-- What is needed --
Retype the wav file thread below from "What is the" up to and including "not currently supported.", keeping every character unchanged.

-- Reading text --
--- BEGIN ---

What is the difference between these 2 wav files? - audio

I am trying to use a program called arss to create a spectrogram from a wav file. I have 2 wav files, one works and the other does not (it was converted to wav from mp3).
The error that arss throws at me is:
This WAVE file is not currently supported.
Which is fine, but I have no idea what parts of my wav file to change so that it will be supported. The docs don't help here (as far as I can tell)
When I run mediainfo on both wav files, I get the following specs:
working wav:
General
Complete name : working.wav
Format : Wave
File size : 1.15 MiB
Duration : 6 s 306 ms
Overall bit rate mode : Constant
Overall bit rate : 1 536 kb/s
Audio
Format : PCM
Format settings : Little / Signed
Codec ID : 1
Duration : 6 s 306 ms
Bit rate mode : Constant
Bit rate : 1 536 kb/s
Channel(s) : 2 channels
Sampling rate : 48.0 kHz
Bit depth : 16 bits
Stream size : 1.15 MiB (100%)

--- END ---

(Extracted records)
--- BEGIN ---

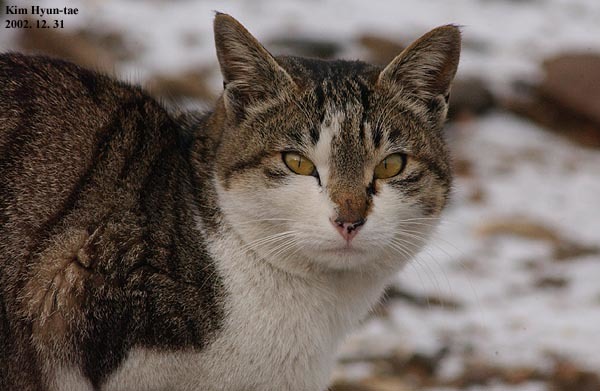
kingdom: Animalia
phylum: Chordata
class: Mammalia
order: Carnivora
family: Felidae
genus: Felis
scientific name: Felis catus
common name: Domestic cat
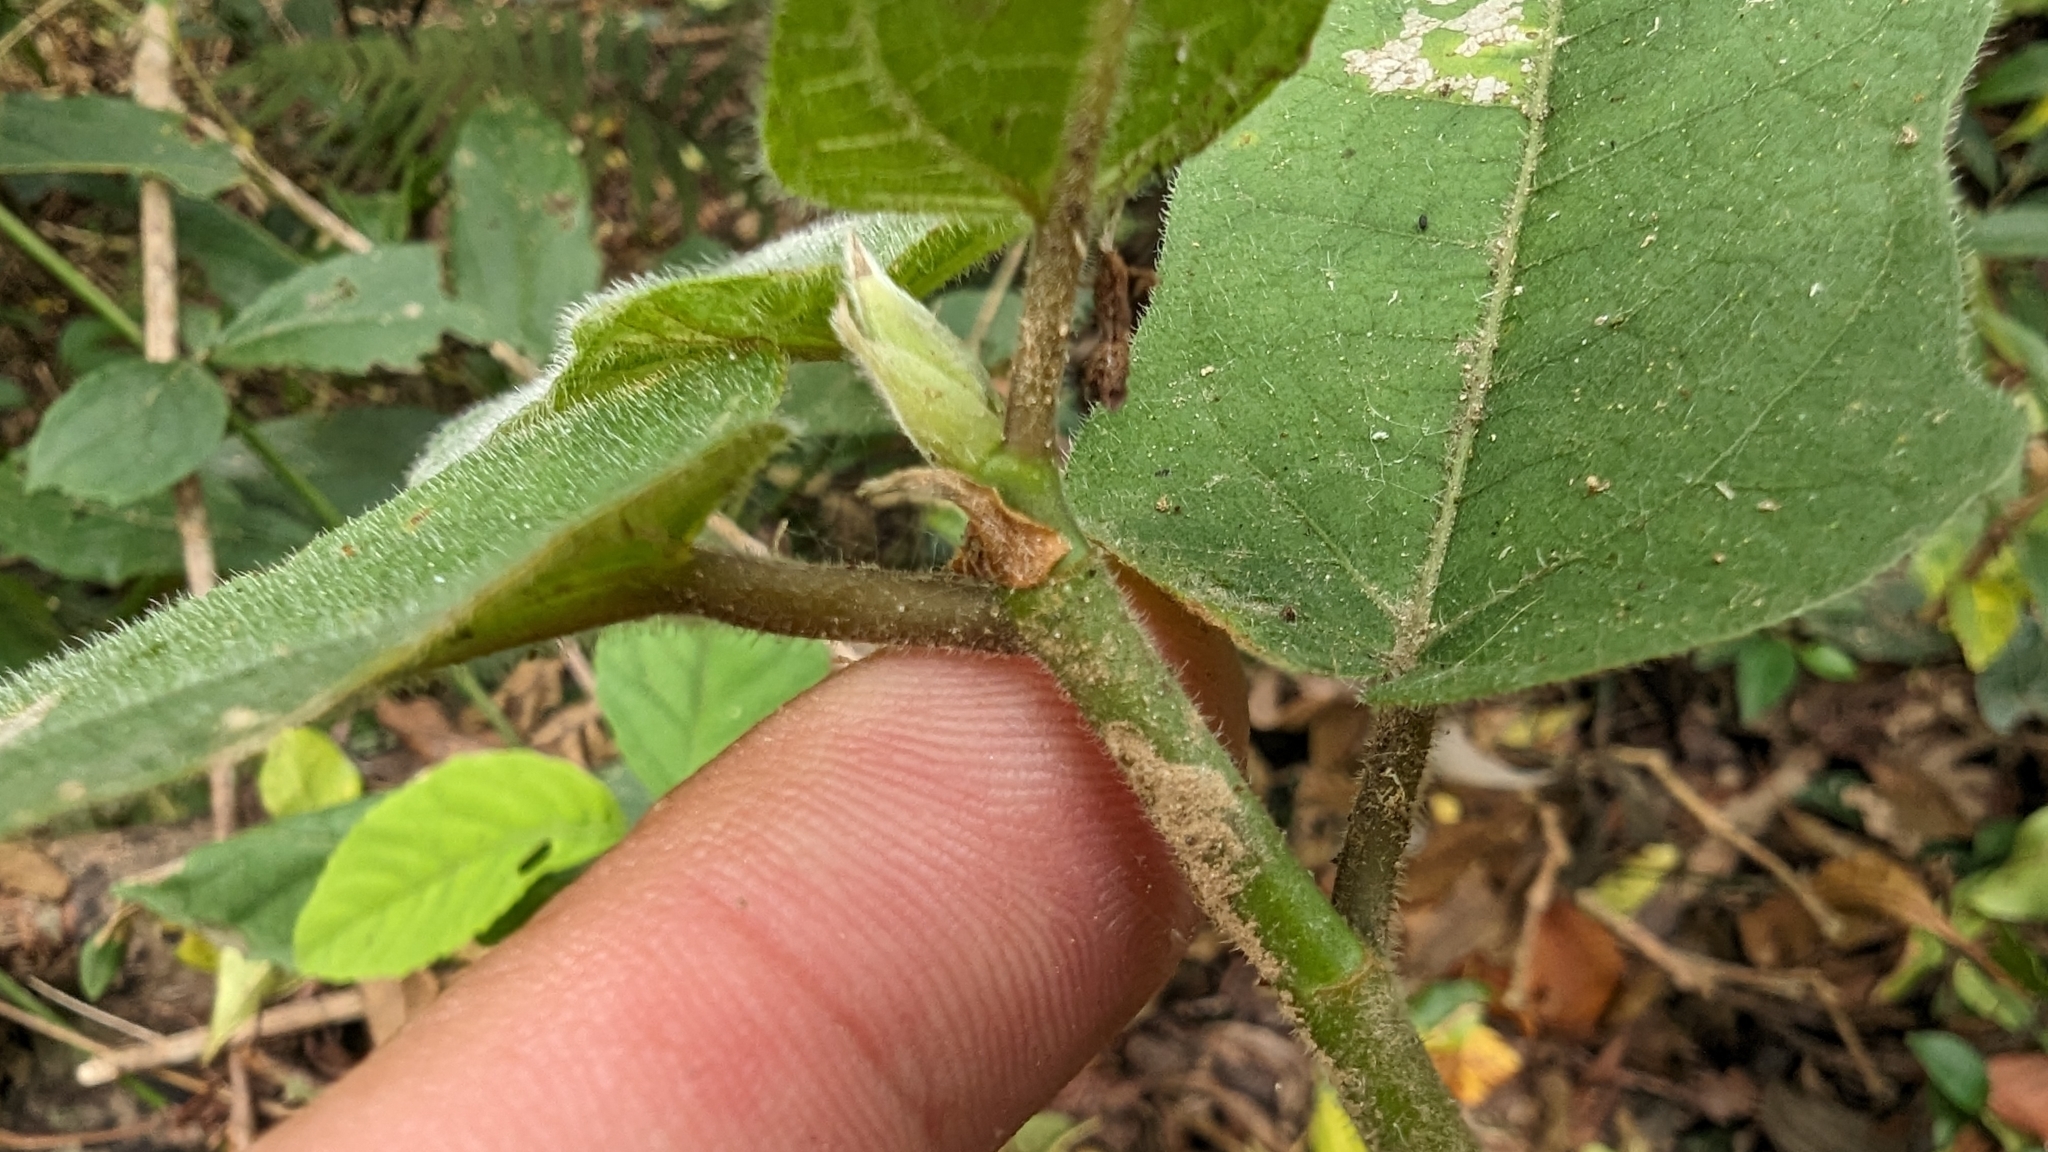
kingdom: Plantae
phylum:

--- END ---

-- Solution for this task --
What is the difference between these 2 wav files? - audio

I am trying to use a program called arss to create a spectrogram from a wav file. I have 2 wav files, one works and the other does not (it was converted to wav from mp3).
The error that arss throws at me is:
This WAVE file is not currently supported.